There were 59 households in the county, of which 25.4% had children under the age of 18 living with them and 47.5% had a female householder with no spouse or partner present. About 69.5% of all households were made up of individuals and 22.1% had someone living alone who was 65 years of age or older.

There were 114 housing units, of which 48.2% were vacant. Among occupied housing units, 3.4% were owner-occupied and 96.6% were renter-occupied. The homeowner vacancy rate was 33.3% and the rental vacancy rate was 6.3%.

===2000 census===
As of the census of 2000, 147 people, 115 households, and 21 families resided in the county, declining to 90 inhabitants in 2010. The population density was 11 /mi2. The 172 housing units produced an average density of 13 /mi2. The racial makeup of the county was 48% Pacific Islander, 26% White, 17% Asian, 3% from other races, and 6% from two or more races. Hispanic or Latino of any race made up 4%. Kalawao County has the highest Pacific Islander population percentage of any U.S. county, and is the only county where they make up a plurality.

2% of households housed children under the age of 18. 17% were married couples living together. 3% had a female householder with no husband present. 81% were non-families. 79% of all households were made up of individuals, and 31% had someone living alone who was 65 years of age or older. The average household size was 1.28 and the average family size was 2.27.

2% of residents were under the age of 18, 1% from 18 to 24, 18% from 25 to 44, 46% from 45 to 64, and 32% who were 65 years of age or older. The median age was 59 years. For every 100 females, there were 98.6 males. The population has declined since 1900:

Current residents include 16 former patients, 40 federal employees who work on preservation projects, and some state-employed health workers.

==Transportation==
The only access to Kalawao County is by air, or by a steep mule trail that descends 1,600 feet from the rest of Molokaʻi, closed to visitors since a landslide in 2018. Kalaupapa Airport has scheduled air service to Molokaʻi Airport and to Honolulu Airport.

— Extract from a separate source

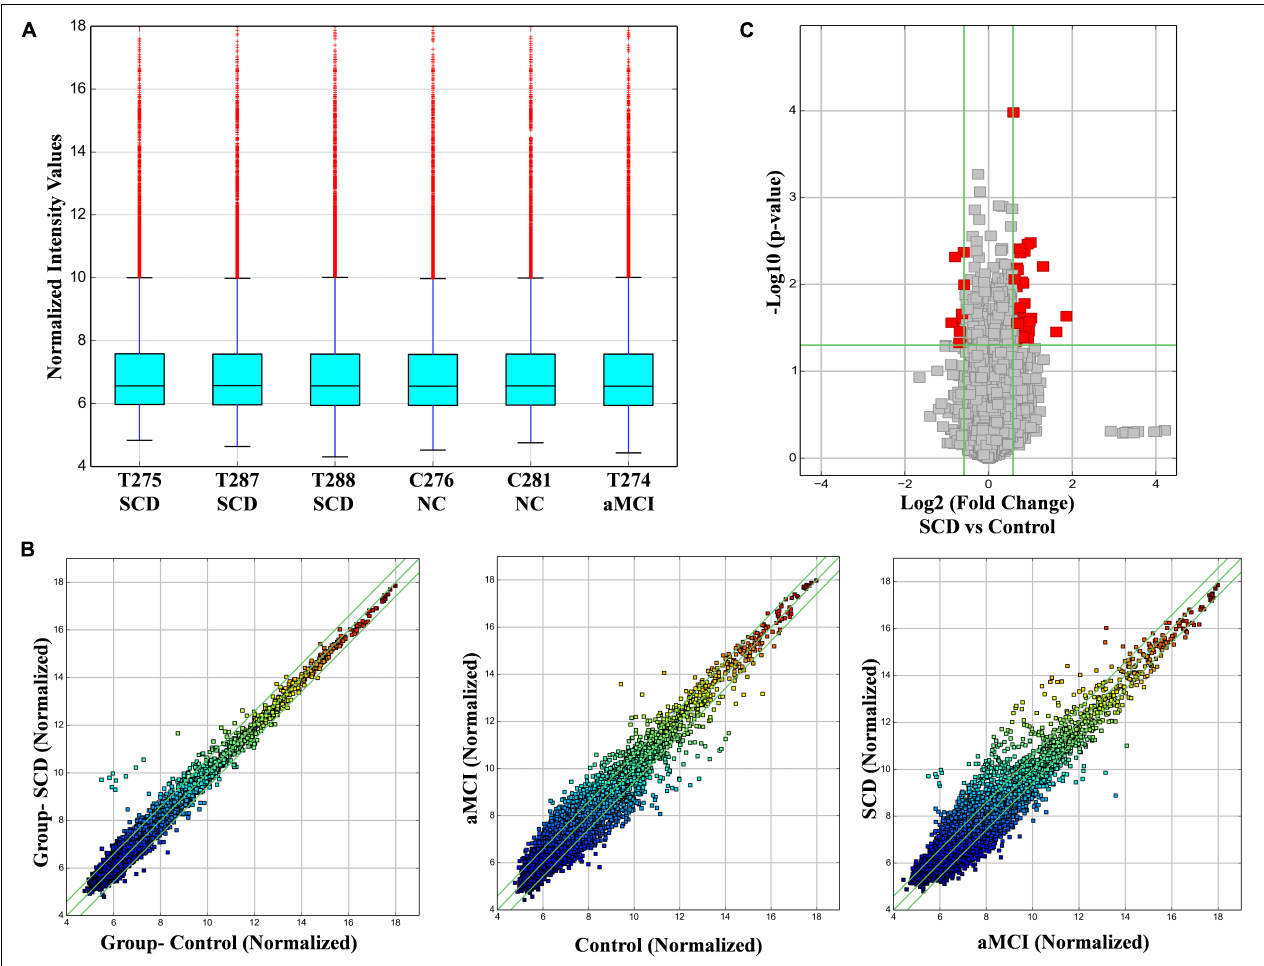
FIGURE 1 | Microarray expression analysis of human circRNAs in SCD and aMCI against control samples. (A) Box plot presenting the normalized intensity values of each sample which are almost the same in each sample. (B) The scatter plots represent the variability of expression between each sample. The values of the X and Y axes in the scatter plot are the normalized signal values of the samples (log2 scaled). The green lines are fold change lines. The CircRNAs above the top green line and below the bottom green line indicated more than a 1.5-fold change of circRNAs between the two compared samples. (C) Volcano plot, showing the red points that represent the differentially expressed circRNAs with statistical significance. The vertical lines correspond to 1.5-fold up and down, respectively, and the horizontal line represents a p -value of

Freight is delivered to the county once a year, usually in July, by barge.

==Politics==

Like the rest of the state, Kalawao County is a stronghold for the Democratic Party. It was the only county in the United States where the Republican candidate in the 2016 United States presidential election, Donald Trump, finished in third by only getting one vote; 70% of Kalawao's voters chose Democratic nominee Hillary Clinton, and 25% of Kalawao voters cast their ballots for Green Party candidate Jill Stein, making it Stein's strongest county nationwide in terms of vote percentage. In 2020 Joe Biden improved on Clinton's 2016 performance by over 25% as the Greens declined to zero votes, giving Biden 96% of the vote, which was his strongest performance in any county in the United States. This is one of four counties, along with Jim Hogg County, Texas, Brooks County, Texas, and Menominee County, Wisconsin, that have never voted Republican.

Kalawao County was the only county in the state to vote against 2024 Hawaii Amendment 1, which repealed a state constitutional amendment that allowed Hawaii's legislature to outlaw same-sex marriage.

United States presidential election results for Kalawao County, Hawaii
| Year | Republican |  | Democratic |  | Third party(ies) |  |
| No. | % | No. | % | No. | % |
| 1992 | 24 | 32.00% | 48 | 64.00% | 3 | 4.00% |
| 1996 | 13 | 20.63% | 46 | 73.02% | 4 | 6.35% |
| 2000 | 11 | 24.44% | 30 | 66.67% | 4 | 8.89% |
| 2004 | 14 | 35.00% | 26 | 65.00% | 0 | 0.00% |
| 2008 | 6 | 19.35% | 24 | 77.42% | 1 | 3.23% |
| 2012 | 2 | 7.41% | 25 | 92.59% | 0 | 0.00% |
| 2016 | 1 | 5.00% | 14 | 70.00% | 5 | 25.00% |
| 2020 | 1 | 4.17% | 23 | 95.83% | 0 | 0.00% |
| 2024 | 3 | 16.67% | 15 | 83.33% | 0 | 0.00% |

==Education==
The county is within the Hawaii Department of Education school district.